Carrying items in mouth

Sniffing the ground


Stalking and chasing

Playing fetch

Staring prey with immobile, tense, body and ears up

Pouncing on toys

Staring prey with one paw lifted off the ground

Pulling on the leash to chase

Stealing food

Ripping apart toys

Wolfing down food

Pack Drive

Dogs have an inherited tendency to live in packs, or, as Pat Miller prefers to call them, "social groups." Indeed, in the wild canines form groups where they reunite, live, hunt and reproduce. Pack drive is often very strong in dog breeds utilized for group teamwork such as hounds hunting together or huskies pulling sleighs together. Signs of a dog motivated by pack drive are the following:

Being Social

Pleasing Owners

Enjoying Being Groomed

Reading Body Language

Following Owners

Roaming Away From Home


Seeking Eye Contact

Playing With Other Dogs

Willingness to Be Near Owner

Playing With People

Fight Drive

These are instincts related to survival and tend to arise around when the dog reaches social maturity at around two years of age.

Barking/Growling at Intruders

Placing Head on Another Dog's Shoulder

Blocking Doorways

Playing Tug of War and Winning

Fighting With Dogs

Reluctance to Be Touched

Growling When His Space Is Invaded

Reluctance to Get Off Beds or Couches

Guarding Food


Hackling of the Shoulder Area

Flight Drive

Dogs use their flight drive instinct when they are insecure. This is seen more in younger dogs especially when they are going through their ''fear'' periods. Following are some indicators of flight drive:

Cowering Head

Lack of Confidence

Fear of Strangers

Submissive Urination

Fearful Biting

Turning Belly up When Reprimanded

Full-Length Body Hackling From Neck to Tail


Dogs Have Both Instincts and Personalities

While each dog generally has its own personality just as people, some dog breeds have developed stronger instincts than others because humans have bred dogs looking for specific instincts. Here are a few examples:

Herding dog breeds such as Australian Shepherds and Border Collies have developed strong prey drives.

Guard dogs such as German Shepherds, Dobermans, and Rottweilers have developed a strong fight instinct in order to be protectors.

While often such drives cannot be totally removed because they are inherited, they can be redirected towards positive outlets. For instance, dogs with strong prey drive may be allowed to release their natural tendency by playing a good game of fetch. Dogs with strong prey drives require diligent work and patience in allowing these dogs to focus and ignore distractions. Dogs with strong pack drives are generally easy to train.

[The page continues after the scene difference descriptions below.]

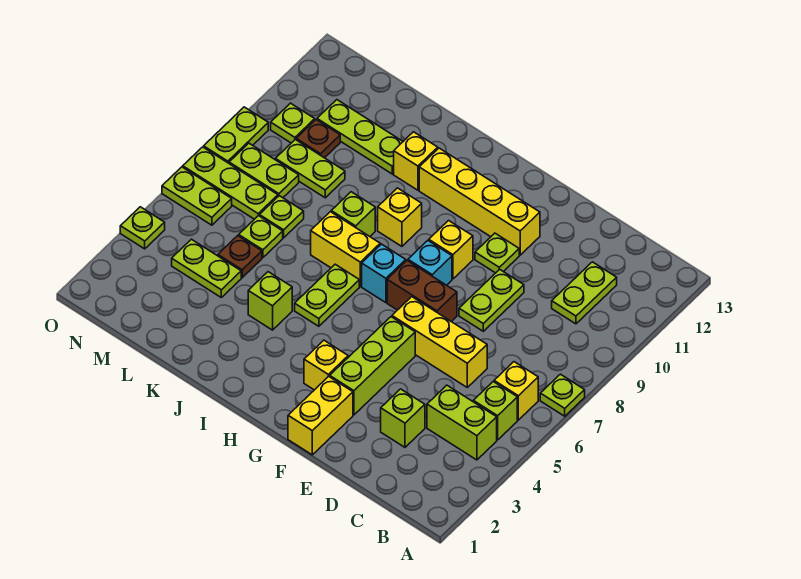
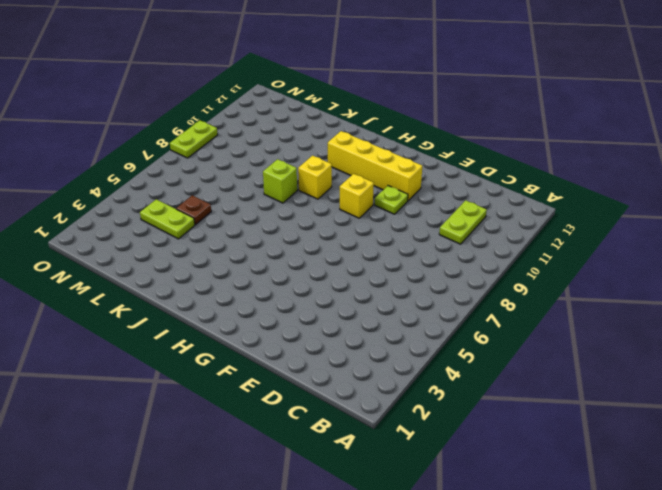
none -> lime plate A7 level 1
none -> lime brick B4:C4 level 1
none -> lime brick B5 level 1
none -> yellow brick B6 level 1

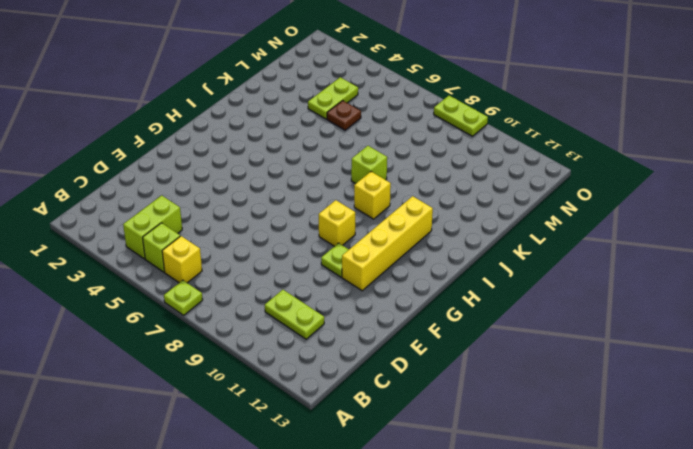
none -> lime brick D3 level 1
none -> yellow brick D6:F6 level 1
none -> lime plate E8:E9 level 1
none -> yellow brick F1:F2 level 1

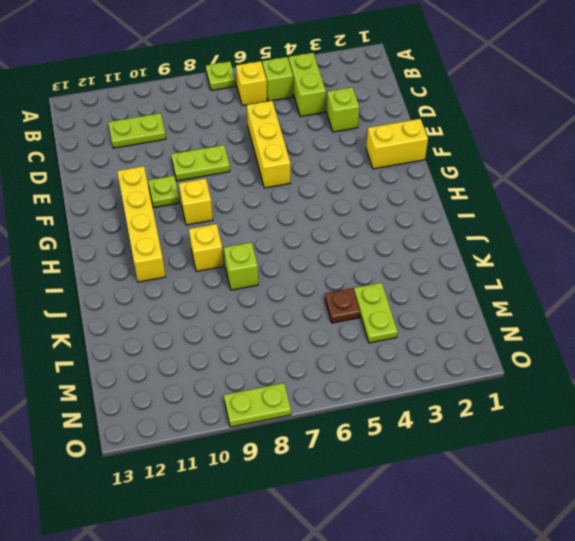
none -> lime brick F3:F5 level 1
none -> brown brick F7:G7 level 1
none -> yellow brick G3 level 1
none -> cyan brick G8 level 1

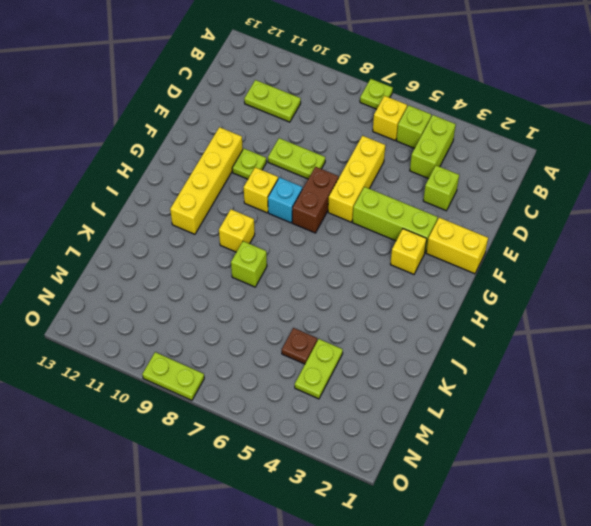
none -> cyan brick H7 level 1
none -> lime plate I5:I6 level 1
none -> yellow brick I7:J7 level 1
none -> lime brick J4 level 1

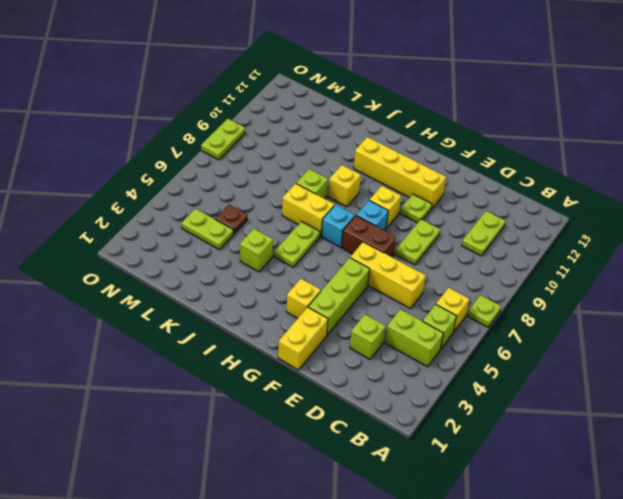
none -> yellow brick J11 level 1
none -> lime plate K11:M11 level 1
none -> lime plate L6 level 1
none -> lime plate L7 level 1

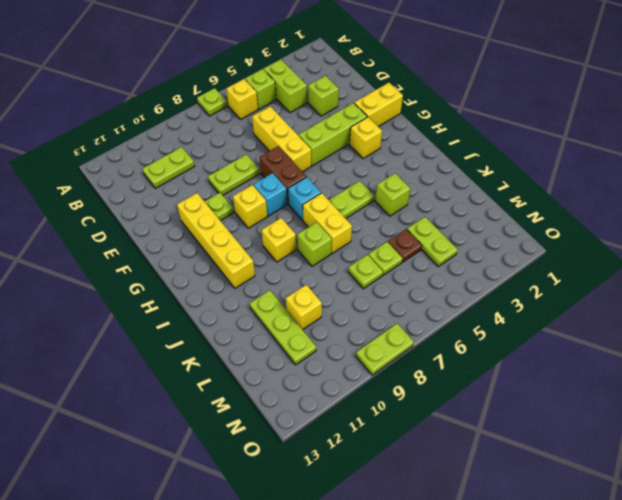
yellow brick L10 level 1 -> yellow brick J11 level 1
none -> lime plate L9:M9 level 1
none -> lime plate M7:O7 level 1
none -> lime plate M8:N8 level 1
none -> brown plate M10 level 1

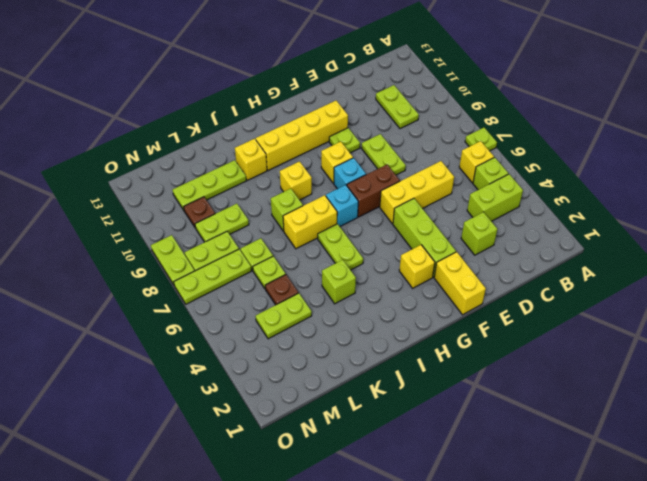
none -> lime plate N6:O6 level 1
none -> lime plate N10 level 1
none -> lime plate O4 level 1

The best dogs overall are the dogs that have a good balance of drives. These dogs have the potential to turn out to be great pets. If your dog was born this way, count your blessings!

This article is accurate and true to the best of the author’s knowledge. It is not meant to substitute for diagnosis, prognosis, treatment, prescription, or formal and individualized advice from a veterinary medical professional. Animals exhibiting signs and symptoms of distress should be seen by a veterinarian immediately.


michael jennings from knoxville, TN on November 21, 2013:

this very institeful, thanks!

jenosuth87 from california on August 23, 2009:

I really did like your hub it is true, dogs really do pay much attention to body language. I try to train my pets without words. It is easier sometimes when puppies are young to use hand signals to train rather than using words when they are hyper. I have a shiba inu puppy and I have trained a few pomeranians, I deal mostly with medium and small breeds though.

mattressguru from TO, ON, CA on August 22, 2009:

Great information! I have a golden retriever myself and when she REALLY wants to meet and play with other dogs. When she sees another dog, she just sits down and i can't budge her lol

gwennies pen on August 21, 2009:

Good dog info...I'd love to own a dog again some day. Enjoyed your hub!